▶ Required action
Beginning with the line that holds "focal_35mm: 73" in the data below, give again every line through the one that holds "focal_mm: 32", exactly as written.

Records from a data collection
• • • • • • •

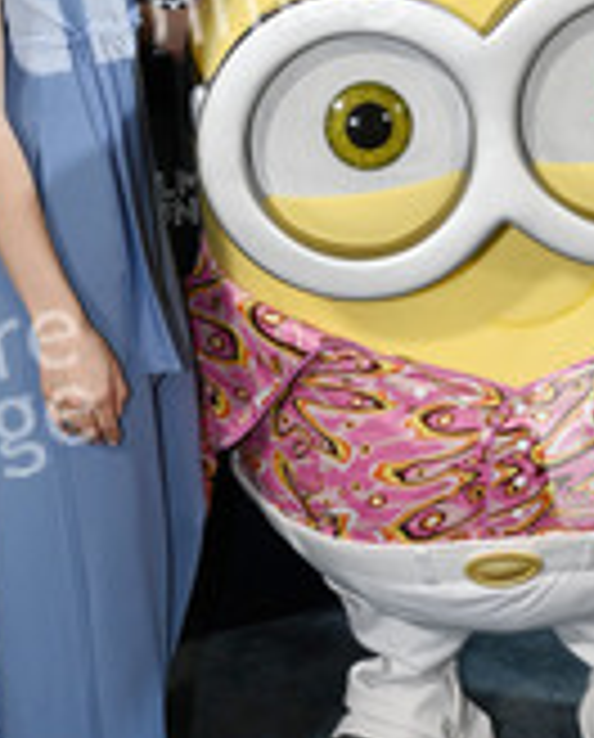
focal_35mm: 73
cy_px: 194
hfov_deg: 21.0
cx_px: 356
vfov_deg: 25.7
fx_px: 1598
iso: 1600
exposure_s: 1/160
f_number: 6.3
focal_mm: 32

• • • • • • •

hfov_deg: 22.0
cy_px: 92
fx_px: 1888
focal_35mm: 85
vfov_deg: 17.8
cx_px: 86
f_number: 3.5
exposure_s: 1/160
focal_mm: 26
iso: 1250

• • • • • • •

▶ Solution
focal_35mm: 73
cy_px: 194
hfov_deg: 21.0
cx_px: 356
vfov_deg: 25.7
fx_px: 1598
iso: 1600
exposure_s: 1/160
f_number: 6.3
focal_mm: 32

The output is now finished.